CiRBA starts by gathering data on the environment over the course of several weeks, using agents or agentless data collection mechanisms. The data characterizes the servers, applications and their workloads, as well as business constraints such as geographic and organizational boundaries. CiRBA then runs the data through its engine.
The resulting report is a visual scorecard that cross-correlates source and target servers along the x and y axes, and notes their degree of compatibility, with green representing high compatibility, red incompatibility, and yellow – somewhere in between.
Hillier believes that his firm's software can identify consolidation opportunities that other capacity planning tools might miss, or avoid potentially dangerous combinations.
Some capacity planning apps only consider average workloads when determining whether they can be consolidated, Hillier explained. CiRBA considers peak workloads, and when they occur. For example, the aggregate average workload of two servers may exceed the capabilities of a virtualization host; however, CiRBA will also notice that their workloads peak at different times – in the morning and afternoon – thus recommend that they be consolidated on the same host. Conversely, if their peaks coincided, CiRBA would mark them as incompatible on the same virtualization host.
DCI can be used not only as part of a VMware virtualization project, but also virtualization platforms such as LPARs or Solaris Zones. In addition, some CiRBA customers have used DCI to do "app stacking" on Unix hosts (see Bell Mobility to save $200,000 per year on server consolidation).
In-house data collection
The "Cadillac" of capacity planning tools is VMware Capacity Planner, a service available through VMware-authorized consultants or VACs, said Rod Lucero, CTO at VMPowered, one such VAC located in Circle Pines, Minn. But, he said, the service is expensive, is designed for environments with 200 servers and above, and analyzes customer data back at VMware Inc. headquarters in Palo Alto, Calif.
That last point is particularly sticky for large companies that are required to keep data within company walls. "Even though the data is stripped of customer information, some customers say 'I don't want any information about my operations leaving the facility,'" Lucero said.
In those cases, virtualization assessments can be performed using data collected in-house, using, say, Microsoft SMS or MOM, or performed with PowerRecon from PlateSpin Ltd., Toronto Ontario.
"PowerRecon can be the most inexpensive because customers can do it on their own," Lucero said.
CiRBA, like PowerRecon, is also installed in-house, and hence would be an option for regulated organizations. Plus, whereas previous versions of DCI were included all of its capabilities, version 4.0 includes a departmental version that analyzes exclusively for virtualization scenarios.

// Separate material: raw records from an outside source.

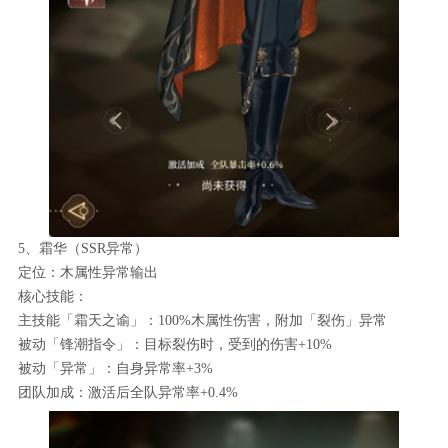
5、霜华（SSR异常）
定位：木属性异常输出
核心技能：
主技能「霜天之谕」：100%木属性伤害，附加「裂伤」异常
被动「锋潮指令」：目标裂伤时，受到的伤害+10%
被动「异常」：自身异常率+3%
团队加成：激活后全队异常率+0.4%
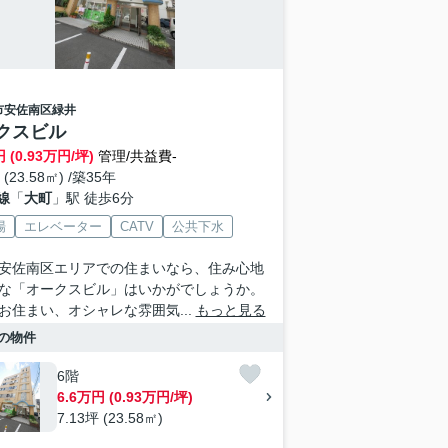
市安佐南区
緑井
クスビル
 (0.93万円/坪)
管理/共益費-
 (23.58㎡) /築35年
線
「
大町
」駅 徒歩6分
場
エレベーター
CATV
公共下水
安佐南区エリアでの住まいなら、住み心地
な「オークスビル」はいかがでしょうか。
お住まい、オシャレな雰囲気...
もっと見る
の物件
6階
6.6万円 (0.93万円/坪)
7.13坪 (23.58㎡)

"It's like assigning students to their classroom," said Hillier, comparing virtualization assessments to more open-ended consolidation assessments. "You already know they can all go in the classroom; the question is which ones should go in there together?"
Other features new in DCI 4.0 include a refined user interface, enhanced VMware reporting capabilities, and forward consolidation analysis – the ability to find space for new applications within existing hardware.
In a next revision, CiRBA will introduce an online portal where customers can edit rules and input models of new server platforms.